## PROBLEM TO WORK ON:
Filter the entries, keeping every line with the string "אישית".

## Transcribed page contents:
↓↓↓

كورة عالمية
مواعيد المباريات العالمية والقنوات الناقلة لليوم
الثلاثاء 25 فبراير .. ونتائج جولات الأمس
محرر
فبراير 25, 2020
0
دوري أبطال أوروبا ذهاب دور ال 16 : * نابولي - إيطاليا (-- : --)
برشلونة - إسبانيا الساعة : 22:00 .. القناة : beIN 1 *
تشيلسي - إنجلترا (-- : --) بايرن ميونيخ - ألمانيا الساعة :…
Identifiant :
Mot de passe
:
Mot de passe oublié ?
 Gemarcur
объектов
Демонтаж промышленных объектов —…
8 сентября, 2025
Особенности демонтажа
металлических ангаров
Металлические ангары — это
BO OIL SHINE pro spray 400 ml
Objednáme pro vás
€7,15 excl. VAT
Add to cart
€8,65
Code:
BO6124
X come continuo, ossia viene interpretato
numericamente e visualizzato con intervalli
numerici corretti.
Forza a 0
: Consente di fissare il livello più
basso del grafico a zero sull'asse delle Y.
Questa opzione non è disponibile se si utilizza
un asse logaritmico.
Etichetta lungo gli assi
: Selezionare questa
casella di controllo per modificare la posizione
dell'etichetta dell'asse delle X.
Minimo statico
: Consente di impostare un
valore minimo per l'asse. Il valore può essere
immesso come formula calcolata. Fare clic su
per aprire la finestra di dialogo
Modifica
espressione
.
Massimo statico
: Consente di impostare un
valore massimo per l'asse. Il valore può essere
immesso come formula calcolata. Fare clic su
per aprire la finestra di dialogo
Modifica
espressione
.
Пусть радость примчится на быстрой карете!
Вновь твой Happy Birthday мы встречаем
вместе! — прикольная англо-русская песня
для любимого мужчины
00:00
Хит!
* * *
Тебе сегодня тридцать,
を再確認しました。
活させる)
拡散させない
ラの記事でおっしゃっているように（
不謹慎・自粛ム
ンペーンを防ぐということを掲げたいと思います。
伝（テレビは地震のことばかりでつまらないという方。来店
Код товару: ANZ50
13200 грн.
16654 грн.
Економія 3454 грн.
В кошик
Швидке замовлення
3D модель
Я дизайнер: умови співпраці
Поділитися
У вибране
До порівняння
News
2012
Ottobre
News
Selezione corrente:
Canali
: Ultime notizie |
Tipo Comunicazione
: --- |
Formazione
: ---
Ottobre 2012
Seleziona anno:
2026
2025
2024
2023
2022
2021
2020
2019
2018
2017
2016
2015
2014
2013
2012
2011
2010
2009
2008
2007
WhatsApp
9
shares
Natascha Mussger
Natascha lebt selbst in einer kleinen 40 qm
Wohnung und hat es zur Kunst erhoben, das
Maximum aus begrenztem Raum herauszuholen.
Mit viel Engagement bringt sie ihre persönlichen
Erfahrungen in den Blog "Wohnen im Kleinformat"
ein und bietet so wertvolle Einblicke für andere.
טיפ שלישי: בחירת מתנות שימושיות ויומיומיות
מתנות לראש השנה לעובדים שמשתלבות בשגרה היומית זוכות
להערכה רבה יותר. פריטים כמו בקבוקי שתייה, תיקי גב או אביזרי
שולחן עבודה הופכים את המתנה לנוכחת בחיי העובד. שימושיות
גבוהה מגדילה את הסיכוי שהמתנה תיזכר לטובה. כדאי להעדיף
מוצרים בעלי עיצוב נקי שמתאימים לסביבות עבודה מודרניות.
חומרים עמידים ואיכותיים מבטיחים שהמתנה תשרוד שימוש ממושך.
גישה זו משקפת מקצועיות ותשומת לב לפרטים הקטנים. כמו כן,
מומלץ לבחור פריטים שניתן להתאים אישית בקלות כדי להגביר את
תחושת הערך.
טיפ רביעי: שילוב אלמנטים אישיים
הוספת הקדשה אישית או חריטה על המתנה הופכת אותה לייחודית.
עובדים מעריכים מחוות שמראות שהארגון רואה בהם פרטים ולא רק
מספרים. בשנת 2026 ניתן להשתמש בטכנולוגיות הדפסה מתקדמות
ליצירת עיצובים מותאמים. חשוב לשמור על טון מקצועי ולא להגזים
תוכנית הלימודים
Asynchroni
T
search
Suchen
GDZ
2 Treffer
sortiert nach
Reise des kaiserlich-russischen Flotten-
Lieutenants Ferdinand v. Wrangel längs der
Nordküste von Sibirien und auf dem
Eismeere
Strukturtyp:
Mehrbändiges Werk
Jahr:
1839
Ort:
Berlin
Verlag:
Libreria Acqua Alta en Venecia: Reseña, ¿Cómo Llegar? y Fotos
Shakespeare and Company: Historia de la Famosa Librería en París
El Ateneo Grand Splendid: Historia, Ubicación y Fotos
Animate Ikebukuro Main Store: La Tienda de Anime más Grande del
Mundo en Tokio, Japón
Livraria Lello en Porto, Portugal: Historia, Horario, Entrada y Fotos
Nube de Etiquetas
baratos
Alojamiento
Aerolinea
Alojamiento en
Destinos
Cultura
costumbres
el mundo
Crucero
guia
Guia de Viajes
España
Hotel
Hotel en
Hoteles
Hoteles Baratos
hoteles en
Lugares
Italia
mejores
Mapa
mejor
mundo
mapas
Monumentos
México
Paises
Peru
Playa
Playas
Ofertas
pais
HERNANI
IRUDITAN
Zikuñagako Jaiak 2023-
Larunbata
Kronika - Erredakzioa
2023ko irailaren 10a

↑↑↑

## TASK ANSWER:
מומלץ לבחור פריטים שניתן להתאים אישית בקלות כדי להגביר את
הוספת הקדשה אישית או חריטה על המתנה הופכת אותה לייחודית.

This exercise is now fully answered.